Rude also raises his Red Bourbon Turkeys outdoors in the same manner as his pheasants. Both breeds of birds, Rude estimates, have about 25 to 30 square-feet of space per bird. Rude said one of the biggest problems of allowing the birds to live free-range is a predator. “We lose a lot to raccoons,” Rude said. “Last year we lost 1,200 pheasants to them.” Now the farm is setting traps for the predatory bandits, but perhaps the biggest drawback is cold weather. Rude said that by the time winter hits, the turkeys have been sold, but a snowstorm can be devastating for his pheasants.

In the end, however, he said the trouble is worth it because it results in a better product. When he kept closer tabs on how other farmers were raising their livestock, he said he knew some who raised pheasants indoors. But, he said, “This is the traditional way to raise them—outside.” And he said the fact that his birds are raised traditionally and free-range is a large reason for his farm’s success and his loyal customers.

THE WILD KIND

When the Broken Arrow Ranch in Texas says its deer, antelope and wild boar are free-range, take it as gospel. The meat sold by the company based in the Hill Country of central Texas comes from wild game harvested on its own ranch and about 100 neighboring ranches across a total of 1-million acres, according to the company’s literature.

Broken Arrow’s stated goal is to harvest the meat in a way that puts as little stress as possible on the animal, not only because it’s more humane but because it results in a better-tasting product.

The company’s harvesters kill the animals with a long-range shot to the head, and then immediately remove the body from nature to a nearby mobile processing unit. According to the company, Broken Arrow started the first government-approved mobile meat processing facility in the country. Harvesting an animal is at the very least a three-person job. Broken Arrow’s shooter, skinner and a government meat inspector travel to the ranch with one of the mobile processing facilities, which is pulled behind a pick-up truck.

The mobile processing facility is parked and set up nearby to minimize the time lapse between the animal’s death and its processing.
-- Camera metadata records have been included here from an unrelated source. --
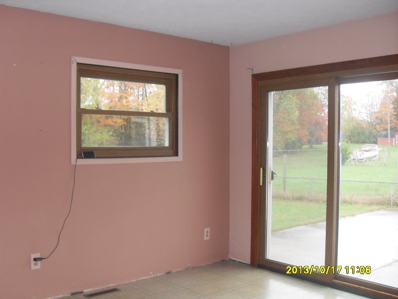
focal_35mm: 37
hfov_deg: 50.1
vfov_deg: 38.7
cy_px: 150
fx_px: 425
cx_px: 199
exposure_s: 1/45
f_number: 2.8
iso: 160
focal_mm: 6.3
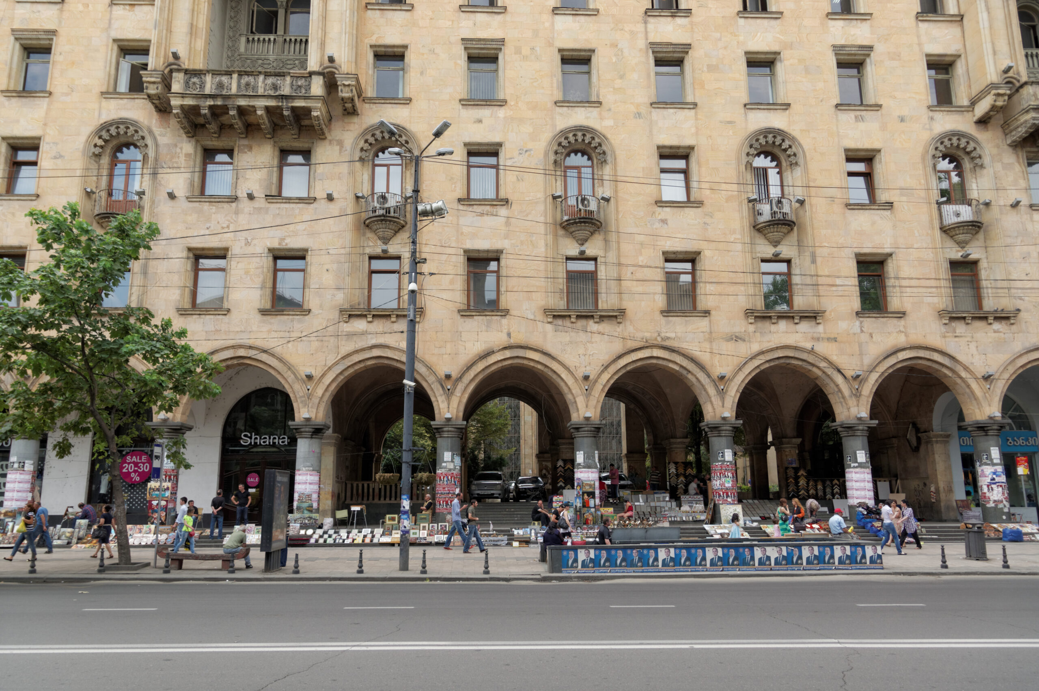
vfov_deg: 50.3
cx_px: 520
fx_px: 735
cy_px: 346
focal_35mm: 26
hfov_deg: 70.5
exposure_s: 1/320
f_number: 4
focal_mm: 17
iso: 100
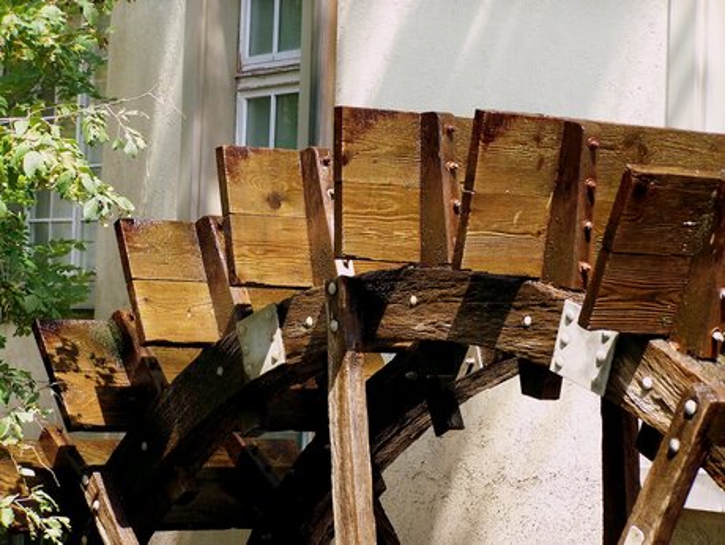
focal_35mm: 117
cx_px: 362
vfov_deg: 12.7
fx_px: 2453
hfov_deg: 16.8
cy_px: 272
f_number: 3.2
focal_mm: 19.4
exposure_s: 1/160
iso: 80
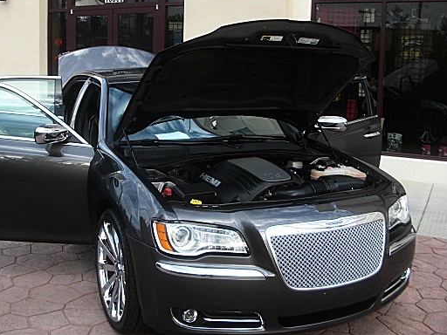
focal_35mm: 45
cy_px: 148
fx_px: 581
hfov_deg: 42.0
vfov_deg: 32.2
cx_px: 193
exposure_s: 1/80
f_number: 2.8
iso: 50
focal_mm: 6.3
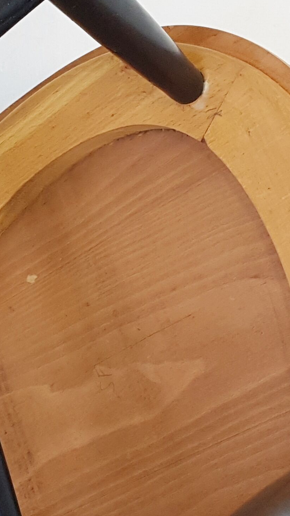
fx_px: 766
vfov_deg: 37.2
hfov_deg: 21.4
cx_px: 127
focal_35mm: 56
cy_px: 236
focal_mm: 4.2
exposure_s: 1/50
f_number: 1.7
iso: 200
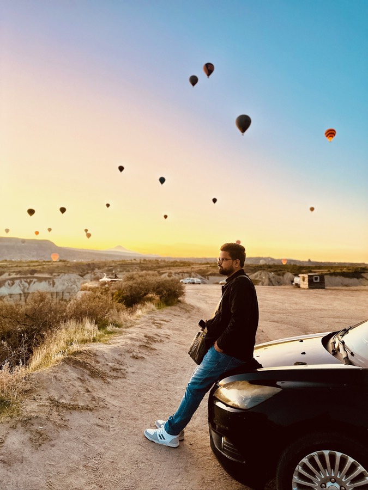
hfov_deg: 56.8
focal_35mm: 24
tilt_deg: +3.3
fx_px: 340
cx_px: 184
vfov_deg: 71.6
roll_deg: -3.7
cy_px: 245
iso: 250
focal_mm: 6.86
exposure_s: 1/66
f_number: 1.78
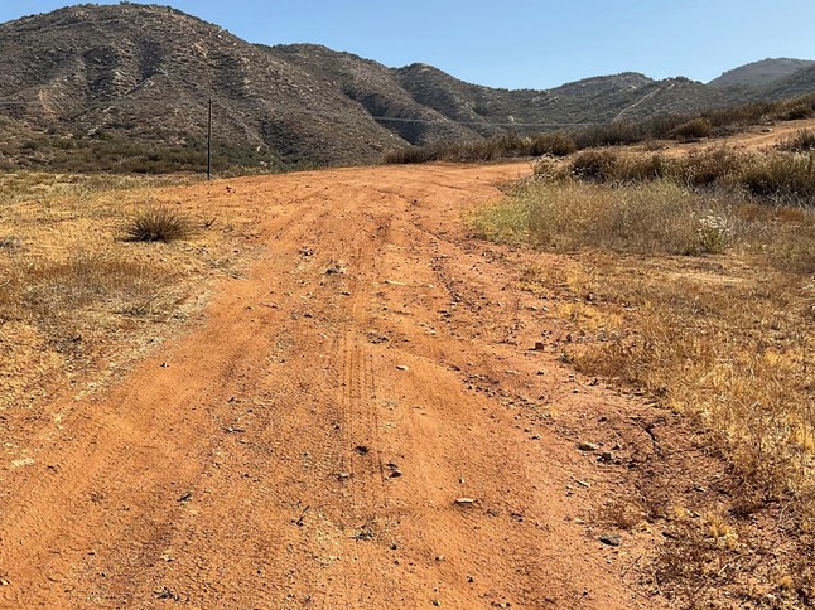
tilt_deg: -4.8
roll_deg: -1.7
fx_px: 1083
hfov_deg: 40.7
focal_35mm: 46
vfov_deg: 31.5
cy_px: 340
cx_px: 267
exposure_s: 1/1984
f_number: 1.8
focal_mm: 3
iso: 16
Usually within an hour of being killed, the animal is skinned, eviscerated, inspected and chilling in the mobile facility’s walk-in cooler.

While deer and antelope can be farmed, according to Broken Arrow, its method of harvesting them in the wild helps maintain their population levels at acceptable levels. Introduced to the region about 80 years ago, these animals have few natural predators. Furthermore, Broken Arrow maintains that the flavor that comes out of their wild game is second to none.